One of the first key thinkers, Paul Natorp, “claimed that all pedagogy should be social, that is, that in the philosophy of education the interaction of educational processes and society must be taken into consideration”. His social pedagogic theories were influenced by Plato’s doctrine of ideas, together with Immanuel Kant’s categorical imperative of treating people as subjects in their own rights instead of treating them as means to an end, and Pestalozzi’s method.

In the 1920s, with influential educationalists such as Herman Nohl, German social pedagogy was interpreted from a hermeneutical perspective, which acknowledged that an individual’s life and their problems can only be understood through their eyes and in their social context, by understanding how the individual interacts with their social environment.
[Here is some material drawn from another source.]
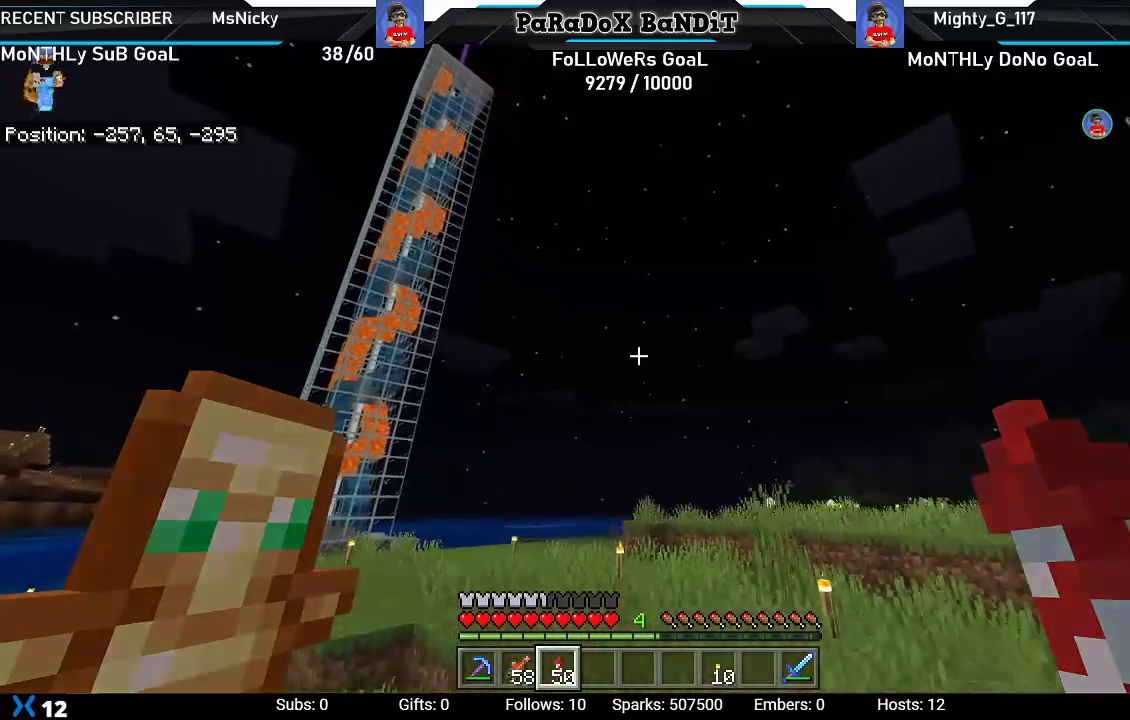
{"buttons": ["A", "L2"], "left_stick": "up", "right_stick": "center", "events": [[33, "A", "down"], [133, "L2", "up"], [150, "A", "up"], [300, "A", "down"], [317, "L2", "down"], [417, "A", "up"], [450, "L2", "up"], [500, "A", "down"], [500, "L2", "down"]]}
Following World War II and the experiences within National Socialism that exposed the dangers of collective education in the hands of a totalitarian state, social pedagogy “became more critical, revealing a critical attitude towards society and taking the structural factors of society that produce social suffering into consideration”. Consequently, contemporary social pedagogy in Germany is as a discipline linked more closely to social work and sociology than to psychology.

==By country==
=== United States ===

In the United States, Arizona State University's School of Social Transformation offers a master of arts degree in social and cultural pedagogy. The 30-unit program requires 10 three-credit courses. The core courses (9 credits) include Foundations of Social Transformation, Research Methods, and Social and Cultural Pedagogy: Theoretical and Practical Issues. Students complete five elective courses (15 credits) and then either a thesis or a capstone project (6 credits). The program develops students' capacity to analyze non-formal education policies and practices and examine the educational impact of a range of institutions, organizations and associational spaces. It provides training and skills for work in settings such as: adult education, community organizing, literacy programs, museum education, dis/ability programs, youth and sports programs, peace education, environmental education, religious organizations, health education, civic education, Indigenous and tribal communities, for-the-job and on-the-job training. There is also a professional organization, the Social Pedagogy Association (SPA), which was established as a 501(c)3 nonprofit in 2016 by graduates of the social and cultural pedagogy masters program at ASU. The goal of SPA is to encourage and track the growth of social pedagogy in the United States.

===United Kingdom===
Various qualifications are now available in the UK, ranging from a Level 3 qualification to BA programmes to a master's degree. Since February 2017 the Social Pedagogy Professional Association has acted as a professional home for social pedagogy in the UK.

=== Taiwan ===
In Taiwan, National Taiwan Normal University offers the only Department of Social Education (known as "Adult and Continuing Education"), providing academic programs from bachelor's to master's and doctoral degrees.